Singapore’s Fabulous Food
Are you in the Halloween mood for pancreatic tissue, liver cells and stomach lining in a hearty broth? If the answer is yes, you will feel right at home in Singapore where locals seem to dig exotic pig organ soup. But not to worry. Even culinary wimps who don’t want to venture too far into unknown kitchen territory can skip the tricks and find a treat that can soothe their Western palates.
From Asian-style barbequed chicken wings and fiery sambal stingrays to Indian masala dosas and German sauerkraut and sausages, there’s nothing you cannot find in Singapore. Food is everywhere. While some dishes here are similar to those we found in Penang and Kuala Lumpur, others are distinctly different. It is obvious that Singapore’s chefs are quite experimental, many using unusual ingredients and spices to create fantastic fusion cuisine.

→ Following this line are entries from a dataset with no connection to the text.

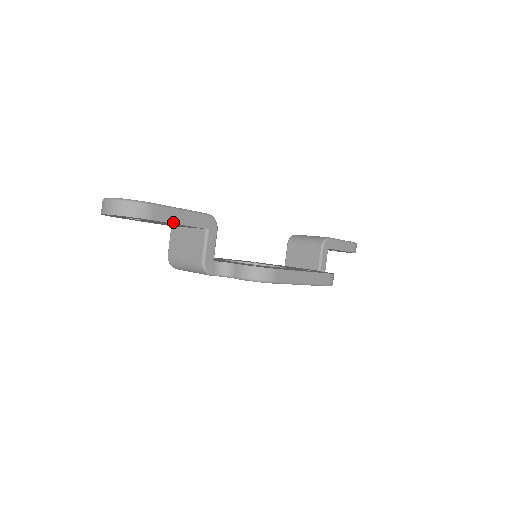
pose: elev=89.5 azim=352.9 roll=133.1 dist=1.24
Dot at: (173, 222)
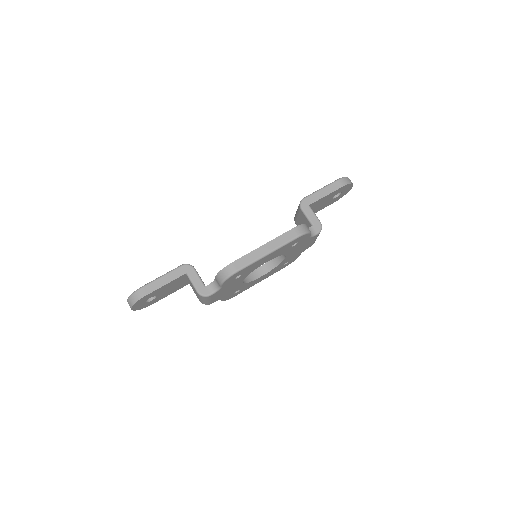
Dot at: (160, 287)
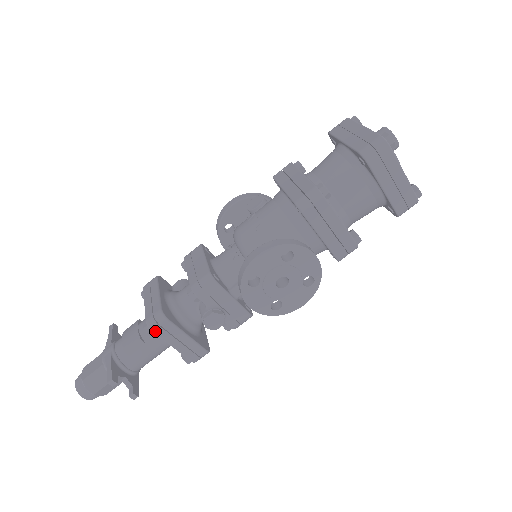
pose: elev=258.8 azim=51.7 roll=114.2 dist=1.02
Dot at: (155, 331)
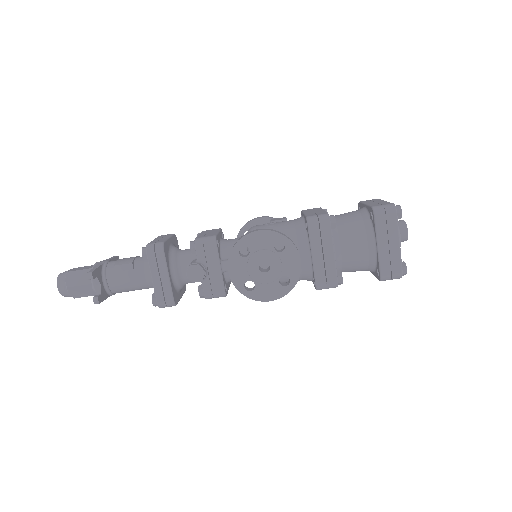
Dot at: (149, 254)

Savory pumpkin cakes with black-eye pea and sticky rice is one of the unique local dishes we came across on our first day in the city. Topped with sweet soy sauce and chili, the delicious combination of seemingly unrelated items has quickly become Tony’s preferred lunch time special at the Bugis mall food court. Yum! (Now we know what to do with all those old Jack-O-Lanterns.)
Another one of our favorite dishes here is katong laksa. The rich and creamy coconut-based soup is served with rice vermicelli, prawns, fishcake and lots of chili paste. We tasted several takes on this delicious soup, some with chicken, others with mussels (my favorite). I’m afraid this delicious dish gives Penang’s famous assam laksa a serious run for its money.
Other Singapore specials include fish head curry, satay, frog leg porridge, oyster omelettes, Hokkien mee, and chili crab … the list could go on and on. But rather than just rambling about my own personal favorites (and there are many), I’m including a link to CNN’s “40 Singapore foods we can’t live without.” It’s a great collection of food items and a description of where to find them. What didn’t make it onto the list was the pig organ soup – a dish the author can obviously live without.
By the way, you don’t actually have to dine in expensive restaurants to sample any of the dishes mentioned. In fact, the cheapest katong laksa we had in a food court was actually the most delicious. Every mall in town has a food court offering excellent dishes at cheap-for-Singapore prices. The food court at the Marina Square mall even offers an additional bonus – a sweeping view over the bay and the Marina Bay Sands. As far as hawker centers go, try the one at the waterfront north of the outdoor concert stage at the Esplanade. It’s an excellent place to watch the sunset while having a feast.